PROVIDED PASSAGE: Begin

# Success rates for those who start the adoption process



## Pergamum (Feb 27, 2013)

We want to adopt. There seems to be a lot of paperwork, hassle, wait, fees, etc, ahead of us.

What is the success rate of those who start the adoption process? Am I going to break the bank without any results? We are reading of 6 year wait times and 100's of thousands of dollars. If folks really want kids adopted, why all the hassle?


----------



## Dwimble (Feb 27, 2013)

We adopted from China twice, so I can only speak specifically about that. The first time we went through the normal, non-special needs process. At the time our documents went to China couples were waiting 6-8 months, but we happened to hit the beginning of a massive slow-down and shift in China's international adoption program...so we actually ended up waiting 2.5 years. The second time we went special needs (our daughter has some birth defects in her hands). It took us less that a year from the beginning of the paperwork until we had her.

Adopting a child from there who doesn't have a special need is now essentially impossible. The wait would be in the 6-8 year range at least, assuming they even have a non-special needs program by then. They are obviously shifting their international adoption program to only special needs children. That process is relatively streamlined, typically with no real surprises, and can generally be completed in 1-2 years, depending on several factors.

The total cost for each adoption (including travel, fees...everything) was in the $20-25K range. Plus there is a $13K adoption tax credit, so you'd end up recovering about half of your cost. Our entire experience both times was almost completely positive. Any difficulties we had during the process were relatively minor.

PROVIDED PASSAGE: End

▶ _TASKS TO PERFORM_:
**A.** From the adoption thread, return the span from "## Pergamum (Feb" up to and including "Dwimble (Feb 27, 2013)", copied verbatim.
**B.** Check each statement against the adoption thread: (i) Dwimble's first adoption went through the non-special needs process; (ii) each adoption cost more than $30K in total; (iii) the adoption tax credit cited is $25K. Answer yes or no for each, and quote the text's deciding words exactly.

DATASET EXCERPT: Begin

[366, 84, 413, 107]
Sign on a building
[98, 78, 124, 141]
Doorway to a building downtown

DATASET EXCERPT: End

▶ _COMPLETED EXERCISE_:
**A.**
## Pergamum (Feb 27, 2013)

We want to adopt. There seems to be a lot of paperwork, hassle, wait, fees, etc, ahead of us.

What is the success rate of those who start the adoption process? Am I going to break the bank without any results? We are reading of 6 year wait times and 100's of thousands of dollars. If folks really want kids adopted, why all the hassle?


----------



## Dwimble (Feb 27, 2013)

**B.**
(i) Yes: "The first time we went through the normal, non-special needs process."
(ii) No: "The total cost for each adoption (including travel, fees...everything) was in the $20-25K range."
(iii) No: "Plus there is a $13K adoption tax credit"